The disadvantage is that now one needs to be online to generate
documentation. Thoughts?

I would advise against this. If added, it should be opt-in.

Thanks for the feedback.

I see the following issues:

- The service in question might be occasionally down, or might be shut
down completely at some point. This makes it an additional point of
failure.

To counter that I was thinking of:

curl -X POST -s --data-urlencode 'input@$<' http://cssminifier.com/raw >$@ || cp $< $@

This is nice modulo possible delays due to slow timeouts.

I should also add that we already connect online to fetch LATEST from github. Incidentally today that takes forever :o).

- High website load or poor Internet speeds will increase the time
needed to build the website.

Actually that's not the case in my experience. Did you build the site recently, i.e. with dub in tow? Build time is dominated by running dub, and it's impossible to run it on only the modified portions of the site. make -j on my laptop takes one full minute without doing anything online. Running a few curls in parallel with that have plenty of time to finish.

Then dub generates 286 MB worth of stuff, which takes a long time to rsync. (For perspective: the pre-dub site, images and all, was 19 MB.) I'm not sure whether rsync gets further confused by the necessity of wiping all files and generating them again, whether they're identical or not.

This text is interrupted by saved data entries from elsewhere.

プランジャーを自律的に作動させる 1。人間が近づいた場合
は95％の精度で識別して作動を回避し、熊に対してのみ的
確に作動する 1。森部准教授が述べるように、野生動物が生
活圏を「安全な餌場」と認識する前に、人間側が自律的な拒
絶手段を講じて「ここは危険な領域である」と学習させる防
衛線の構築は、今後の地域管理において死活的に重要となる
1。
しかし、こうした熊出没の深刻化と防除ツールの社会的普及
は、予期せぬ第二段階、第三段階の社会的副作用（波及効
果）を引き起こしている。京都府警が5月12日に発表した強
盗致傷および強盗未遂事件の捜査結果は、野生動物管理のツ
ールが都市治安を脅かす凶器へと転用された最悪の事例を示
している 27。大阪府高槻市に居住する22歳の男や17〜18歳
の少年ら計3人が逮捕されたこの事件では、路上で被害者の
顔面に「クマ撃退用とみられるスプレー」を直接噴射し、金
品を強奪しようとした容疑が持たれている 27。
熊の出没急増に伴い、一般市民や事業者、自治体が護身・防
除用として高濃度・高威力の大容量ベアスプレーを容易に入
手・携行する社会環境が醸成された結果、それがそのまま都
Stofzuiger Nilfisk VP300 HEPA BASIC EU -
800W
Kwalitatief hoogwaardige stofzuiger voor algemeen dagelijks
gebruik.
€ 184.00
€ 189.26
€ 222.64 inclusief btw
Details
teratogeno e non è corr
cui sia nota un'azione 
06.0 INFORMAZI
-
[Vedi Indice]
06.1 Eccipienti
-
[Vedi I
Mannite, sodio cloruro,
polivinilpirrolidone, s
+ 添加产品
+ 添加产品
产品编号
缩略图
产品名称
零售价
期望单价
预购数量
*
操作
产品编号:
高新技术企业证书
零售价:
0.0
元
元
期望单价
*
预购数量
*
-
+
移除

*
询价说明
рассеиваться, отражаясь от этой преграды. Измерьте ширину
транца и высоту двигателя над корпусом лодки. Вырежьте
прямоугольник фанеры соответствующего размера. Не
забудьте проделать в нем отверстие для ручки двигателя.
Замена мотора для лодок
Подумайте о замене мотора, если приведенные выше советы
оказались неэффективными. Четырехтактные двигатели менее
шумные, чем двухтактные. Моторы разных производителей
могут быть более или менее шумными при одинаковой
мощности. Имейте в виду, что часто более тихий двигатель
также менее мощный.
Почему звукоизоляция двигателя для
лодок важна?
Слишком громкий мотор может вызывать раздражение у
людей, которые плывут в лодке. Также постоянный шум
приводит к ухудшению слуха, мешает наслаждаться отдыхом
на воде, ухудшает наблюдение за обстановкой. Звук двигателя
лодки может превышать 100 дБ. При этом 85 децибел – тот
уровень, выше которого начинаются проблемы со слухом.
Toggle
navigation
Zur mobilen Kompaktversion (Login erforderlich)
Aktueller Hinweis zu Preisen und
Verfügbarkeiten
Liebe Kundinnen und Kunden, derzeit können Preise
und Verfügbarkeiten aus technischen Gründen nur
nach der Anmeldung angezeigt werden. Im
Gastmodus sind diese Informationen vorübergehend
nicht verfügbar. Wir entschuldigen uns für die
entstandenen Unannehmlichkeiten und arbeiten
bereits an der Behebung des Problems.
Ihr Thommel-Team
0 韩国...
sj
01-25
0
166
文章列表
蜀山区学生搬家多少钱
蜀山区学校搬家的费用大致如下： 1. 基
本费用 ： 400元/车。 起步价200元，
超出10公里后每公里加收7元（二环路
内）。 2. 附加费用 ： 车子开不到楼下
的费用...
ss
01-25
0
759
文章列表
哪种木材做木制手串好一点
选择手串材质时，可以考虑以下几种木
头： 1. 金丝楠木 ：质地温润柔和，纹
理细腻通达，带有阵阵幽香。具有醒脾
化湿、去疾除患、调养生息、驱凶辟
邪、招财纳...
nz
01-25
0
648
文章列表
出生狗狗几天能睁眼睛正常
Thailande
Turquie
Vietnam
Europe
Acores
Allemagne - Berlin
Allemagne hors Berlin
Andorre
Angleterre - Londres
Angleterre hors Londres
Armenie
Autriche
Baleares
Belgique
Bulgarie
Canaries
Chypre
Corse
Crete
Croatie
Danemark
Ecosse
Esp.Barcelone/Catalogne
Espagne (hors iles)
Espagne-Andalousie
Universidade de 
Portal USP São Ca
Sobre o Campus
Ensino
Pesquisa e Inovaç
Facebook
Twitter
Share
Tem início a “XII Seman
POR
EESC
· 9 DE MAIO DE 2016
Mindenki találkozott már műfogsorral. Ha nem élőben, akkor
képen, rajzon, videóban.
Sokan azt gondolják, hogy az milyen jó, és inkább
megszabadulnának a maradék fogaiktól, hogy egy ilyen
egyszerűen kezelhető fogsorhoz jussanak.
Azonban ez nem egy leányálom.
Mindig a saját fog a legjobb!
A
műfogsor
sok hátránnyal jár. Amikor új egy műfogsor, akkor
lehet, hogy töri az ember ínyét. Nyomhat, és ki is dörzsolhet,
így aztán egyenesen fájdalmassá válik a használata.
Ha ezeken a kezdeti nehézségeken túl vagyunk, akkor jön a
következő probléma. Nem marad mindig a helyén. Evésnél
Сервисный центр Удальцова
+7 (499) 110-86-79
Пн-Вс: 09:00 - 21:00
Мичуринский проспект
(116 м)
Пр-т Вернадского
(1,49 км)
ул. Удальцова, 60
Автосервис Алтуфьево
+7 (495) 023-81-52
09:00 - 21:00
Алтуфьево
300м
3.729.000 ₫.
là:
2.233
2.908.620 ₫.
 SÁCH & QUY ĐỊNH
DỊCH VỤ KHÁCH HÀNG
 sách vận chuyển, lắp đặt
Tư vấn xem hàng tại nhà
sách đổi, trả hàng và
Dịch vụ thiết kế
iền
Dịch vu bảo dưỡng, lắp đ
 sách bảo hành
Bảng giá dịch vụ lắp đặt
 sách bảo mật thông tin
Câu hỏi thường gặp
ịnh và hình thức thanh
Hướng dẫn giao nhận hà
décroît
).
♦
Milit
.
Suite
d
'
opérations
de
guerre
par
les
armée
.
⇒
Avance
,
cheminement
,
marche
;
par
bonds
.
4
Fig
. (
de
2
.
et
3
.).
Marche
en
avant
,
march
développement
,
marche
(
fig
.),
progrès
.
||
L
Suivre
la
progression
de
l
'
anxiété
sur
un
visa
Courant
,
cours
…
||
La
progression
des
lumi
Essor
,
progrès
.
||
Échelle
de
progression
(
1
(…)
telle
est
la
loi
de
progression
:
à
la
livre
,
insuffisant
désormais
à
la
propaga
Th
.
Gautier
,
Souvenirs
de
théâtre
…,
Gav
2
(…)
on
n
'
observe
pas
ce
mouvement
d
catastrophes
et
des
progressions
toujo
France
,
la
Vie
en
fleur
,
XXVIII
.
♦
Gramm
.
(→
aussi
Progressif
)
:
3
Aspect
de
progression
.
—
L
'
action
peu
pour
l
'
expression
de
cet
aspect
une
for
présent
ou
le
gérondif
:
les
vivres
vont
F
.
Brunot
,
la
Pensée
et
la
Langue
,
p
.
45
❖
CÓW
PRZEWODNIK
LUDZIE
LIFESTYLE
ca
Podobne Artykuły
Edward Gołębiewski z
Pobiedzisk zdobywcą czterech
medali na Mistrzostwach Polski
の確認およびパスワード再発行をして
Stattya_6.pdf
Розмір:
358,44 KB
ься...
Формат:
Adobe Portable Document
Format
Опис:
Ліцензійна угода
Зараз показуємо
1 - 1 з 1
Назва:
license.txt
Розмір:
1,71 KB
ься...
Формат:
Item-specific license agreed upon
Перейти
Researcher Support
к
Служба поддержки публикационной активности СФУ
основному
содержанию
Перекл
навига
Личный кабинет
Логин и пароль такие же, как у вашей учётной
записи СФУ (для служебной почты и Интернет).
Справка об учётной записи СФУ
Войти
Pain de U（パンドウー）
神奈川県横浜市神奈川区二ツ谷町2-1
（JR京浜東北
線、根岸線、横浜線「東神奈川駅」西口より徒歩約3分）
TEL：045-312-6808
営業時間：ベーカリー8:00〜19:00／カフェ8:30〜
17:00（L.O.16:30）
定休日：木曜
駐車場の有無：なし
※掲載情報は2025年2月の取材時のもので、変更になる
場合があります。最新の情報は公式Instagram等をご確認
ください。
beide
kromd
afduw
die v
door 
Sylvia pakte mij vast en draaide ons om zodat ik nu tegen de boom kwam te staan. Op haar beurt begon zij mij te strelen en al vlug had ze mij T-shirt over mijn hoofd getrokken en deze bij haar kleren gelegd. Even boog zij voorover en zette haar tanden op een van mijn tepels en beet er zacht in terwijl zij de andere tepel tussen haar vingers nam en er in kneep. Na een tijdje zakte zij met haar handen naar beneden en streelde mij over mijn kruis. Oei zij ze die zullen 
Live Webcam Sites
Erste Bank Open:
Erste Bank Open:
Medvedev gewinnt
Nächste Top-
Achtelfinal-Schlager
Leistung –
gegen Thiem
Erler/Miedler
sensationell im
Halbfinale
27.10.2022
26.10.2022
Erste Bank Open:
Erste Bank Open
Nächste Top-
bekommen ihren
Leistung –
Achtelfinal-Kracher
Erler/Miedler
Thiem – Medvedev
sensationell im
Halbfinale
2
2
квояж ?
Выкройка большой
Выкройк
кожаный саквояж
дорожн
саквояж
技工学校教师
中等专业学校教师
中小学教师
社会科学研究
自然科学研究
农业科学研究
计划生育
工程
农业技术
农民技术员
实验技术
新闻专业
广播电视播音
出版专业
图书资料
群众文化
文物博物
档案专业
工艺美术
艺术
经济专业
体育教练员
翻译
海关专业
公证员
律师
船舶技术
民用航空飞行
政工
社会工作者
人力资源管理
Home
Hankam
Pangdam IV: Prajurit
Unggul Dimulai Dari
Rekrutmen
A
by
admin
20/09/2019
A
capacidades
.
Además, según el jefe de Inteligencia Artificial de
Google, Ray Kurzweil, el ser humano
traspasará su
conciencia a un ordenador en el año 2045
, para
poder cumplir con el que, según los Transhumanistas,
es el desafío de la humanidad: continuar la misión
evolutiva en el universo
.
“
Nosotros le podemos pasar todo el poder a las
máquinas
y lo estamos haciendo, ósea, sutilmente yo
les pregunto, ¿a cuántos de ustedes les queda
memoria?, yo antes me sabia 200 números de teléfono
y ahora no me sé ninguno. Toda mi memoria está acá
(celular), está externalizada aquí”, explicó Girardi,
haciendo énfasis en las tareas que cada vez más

I confess I'm unhappy with dub. I was hoping for a turnkey solution that also opens up new possibilities. Sadly it adds its own problems, and those it solves I know how to do simpler with ddoc and tooling around it. As things are, I found myself with another project in my lap that I need to babysit.

- We can't know for sure that at some point the owners of
cssminifier.com won't decide to inject evil code in the output. Even if
you trust the owners, the service might get hacked with the same outcome.

Good point. We could, of course, store the converted css and inspect it before uploading, but seems a bit like meteor insurance to me.

- As the request goes over HTTP, you also need to trust every peer
between your machine and the website to not perform a MITM attack.

I think relying on a random 3rd-party service is acceptable for an
amateur or hobbyist website, which we are not. Instead, I suggest adding
an optional (opt-in) rule which invokes an offline CSS minifier.

That's a rather dim view of online services :o). What would be a trustworty offline CSS minifier?